INPUT DATA.
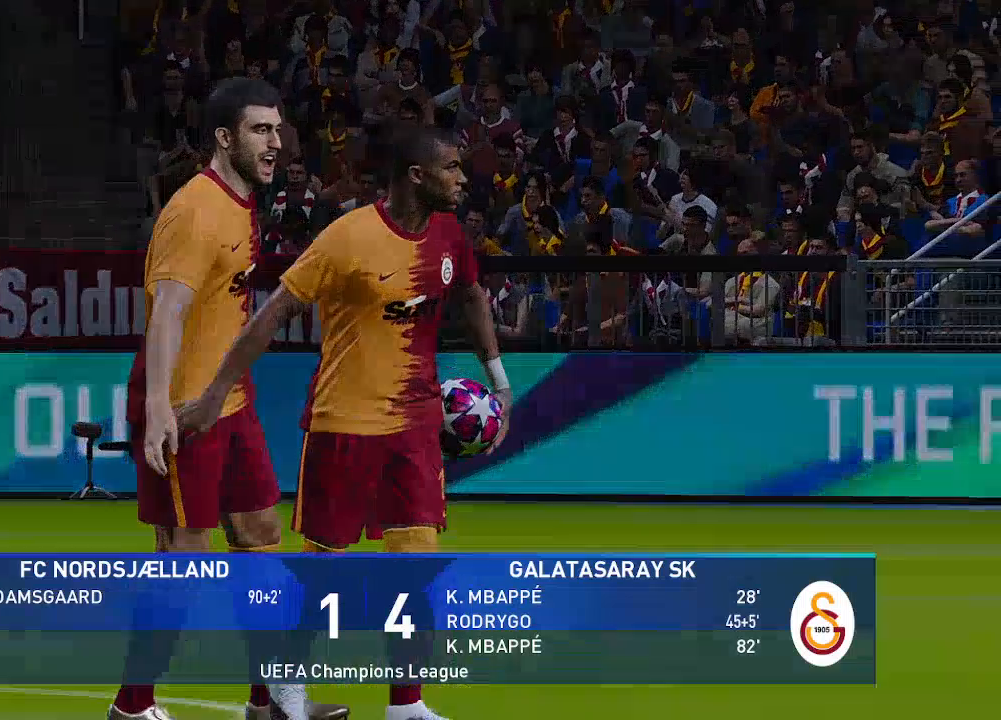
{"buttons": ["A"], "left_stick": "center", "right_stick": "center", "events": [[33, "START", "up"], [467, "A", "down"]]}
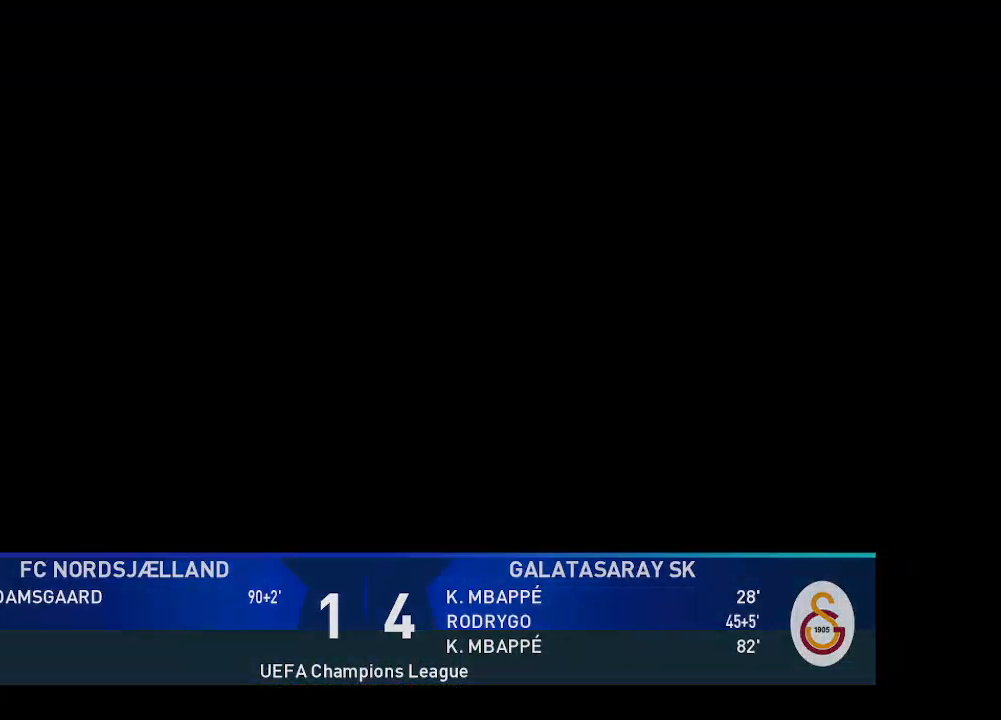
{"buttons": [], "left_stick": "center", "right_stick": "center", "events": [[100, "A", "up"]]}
---
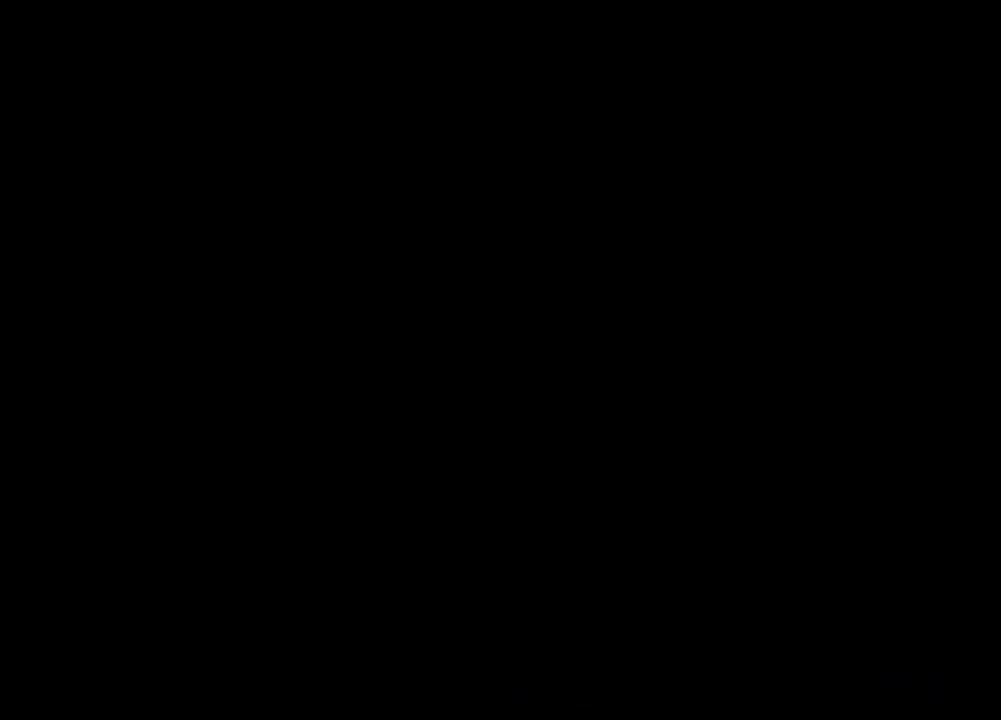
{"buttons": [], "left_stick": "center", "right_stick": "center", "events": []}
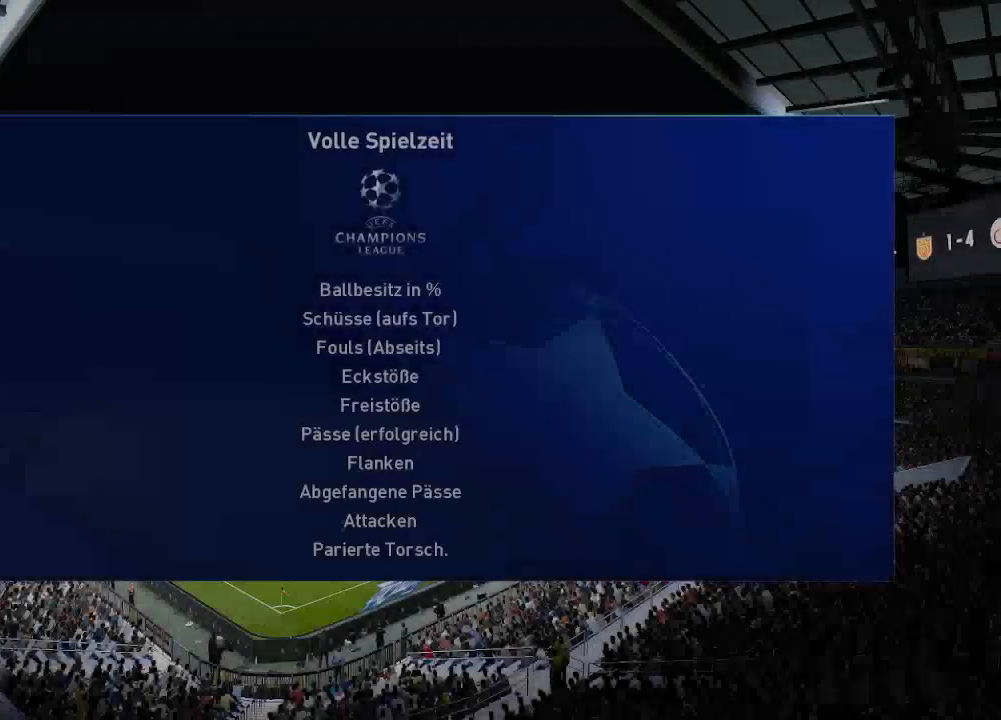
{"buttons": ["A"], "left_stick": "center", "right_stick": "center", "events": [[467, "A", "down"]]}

EXERCISE BRIEF. Would you please copy every line from the listing above that contains the word "down"?

SOLUTION FOR THIS EXERCISE.
{"buttons": ["A"], "left_stick": "center", "right_stick": "center", "events": [[33, "START", "up"], [467, "A", "down"]]}
{"buttons": ["A"], "left_stick": "center", "right_stick": "center", "events": [[467, "A", "down"]]}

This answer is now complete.